Despite what these gaffes suggest, the investigations were not botched from the very start. A close reading of the various case materials makes clear that CBI and ATS officers had performed their duties commendably in the initial days of the investigations. Aseemanand himself told me that the CBI officers who arrested him were intelligent and knew everything about the plot even before they interrogated him. “The CBI knew how to behave with me, what to get out of me,” he said. “They had proper information about us.”

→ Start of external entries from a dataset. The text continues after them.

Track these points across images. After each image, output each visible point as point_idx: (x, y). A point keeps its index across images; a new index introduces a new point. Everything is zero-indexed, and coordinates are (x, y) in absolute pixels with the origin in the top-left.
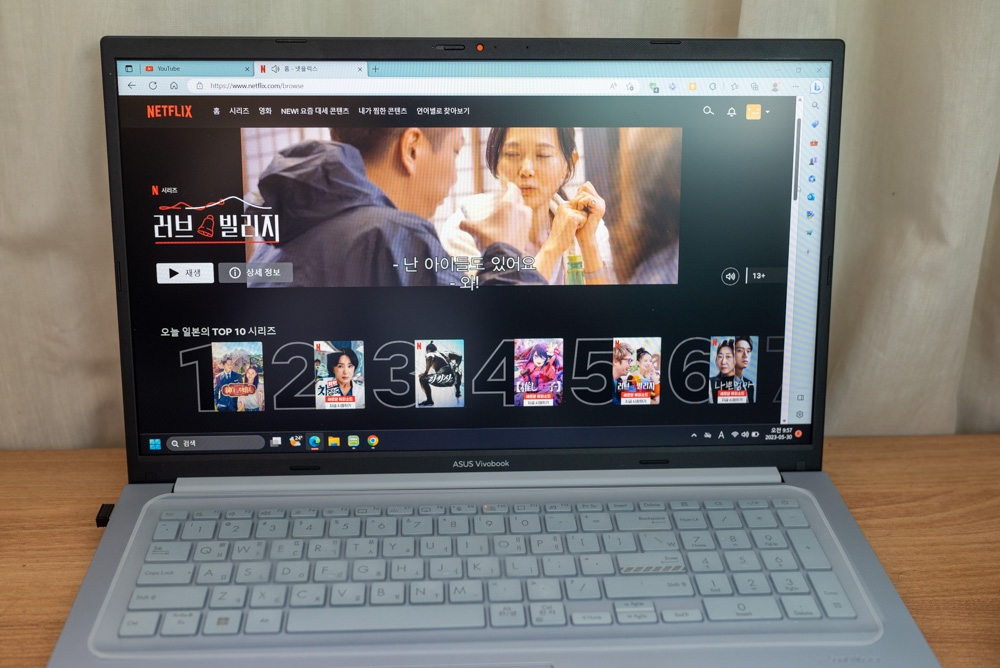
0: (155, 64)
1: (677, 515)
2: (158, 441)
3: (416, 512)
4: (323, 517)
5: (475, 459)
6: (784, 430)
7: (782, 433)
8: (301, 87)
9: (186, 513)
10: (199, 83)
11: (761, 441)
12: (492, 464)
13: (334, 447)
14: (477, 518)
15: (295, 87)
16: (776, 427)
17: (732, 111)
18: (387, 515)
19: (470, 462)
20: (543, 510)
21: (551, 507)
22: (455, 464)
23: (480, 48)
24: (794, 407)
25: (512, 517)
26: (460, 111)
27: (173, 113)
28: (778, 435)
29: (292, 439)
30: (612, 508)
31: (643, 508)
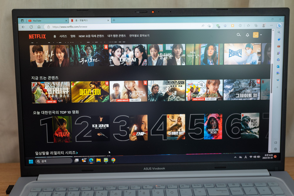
0: (32, 19)
1: (231, 189)
2: (32, 160)
3: (129, 188)
4: (93, 190)
5: (152, 167)
6: (270, 155)
7: (269, 156)
8: (86, 27)
9: (41, 189)
10: (48, 26)
11: (261, 159)
12: (158, 169)
13: (99, 162)
14: (153, 190)
15: (84, 27)
16: (266, 154)
17: (248, 35)
18: (118, 189)
19: (150, 168)
20: (179, 187)
21: (182, 186)
22: (145, 169)
23: (153, 12)
24: (274, 146)
25: (167, 190)
26: (146, 36)
27: (39, 37)
28: (267, 157)
29: (83, 159)
30: (205, 186)
31: (218, 186)
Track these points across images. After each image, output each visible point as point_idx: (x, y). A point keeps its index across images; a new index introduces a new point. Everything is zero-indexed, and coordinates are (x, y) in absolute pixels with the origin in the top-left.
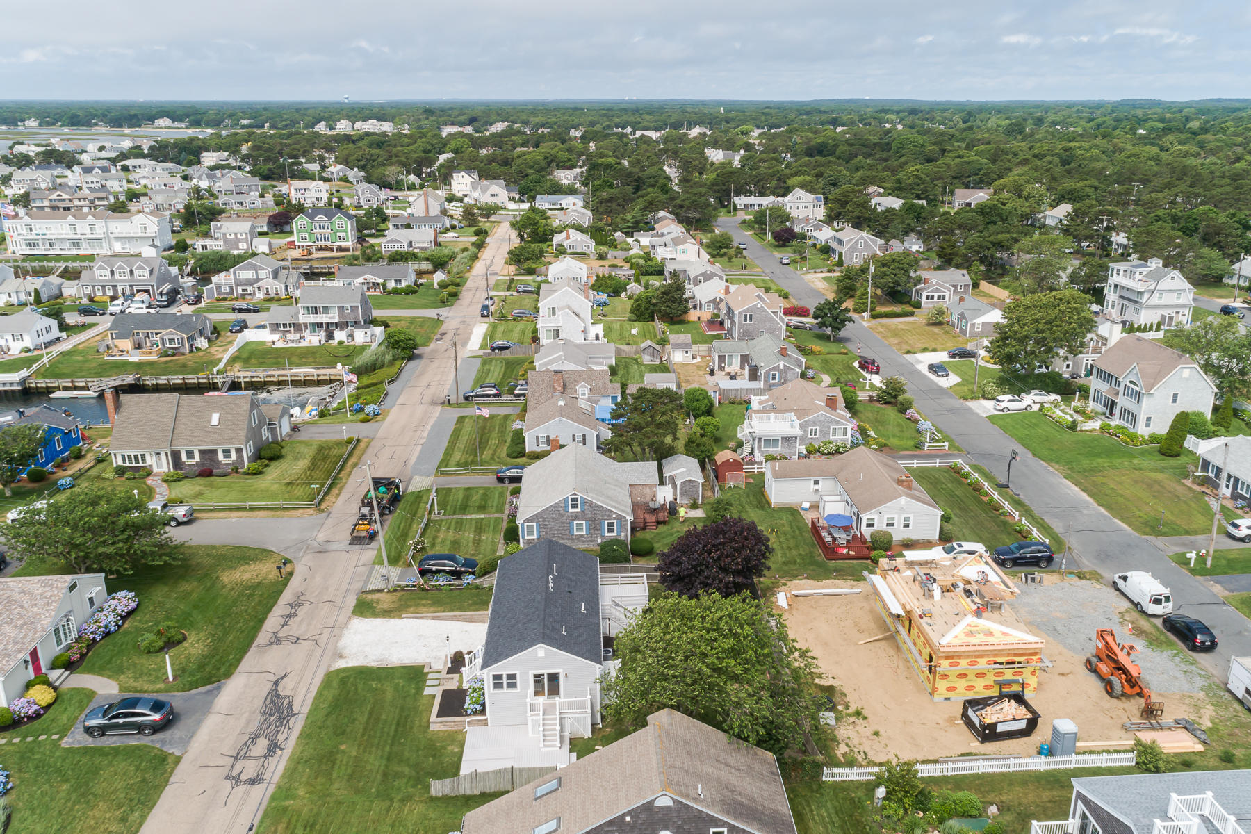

But in the intervening years, this strong early work has largely been undone by several agencies, including the NIA. Ahmed Khan, a legal advisor for the agency, told me in 2012 that he had recommended that the agency combine all the blasts involving the same group of suspects into a single case and trial—but that it never did this. As a result, piles of evidence and information are scattered across courts, being examined by different judges in multiple long-drawn procedures. The disintegration of Joshi’s murder trial and the blast conspiracy trials suggests a singular lack of will in serving justice in these vital cases.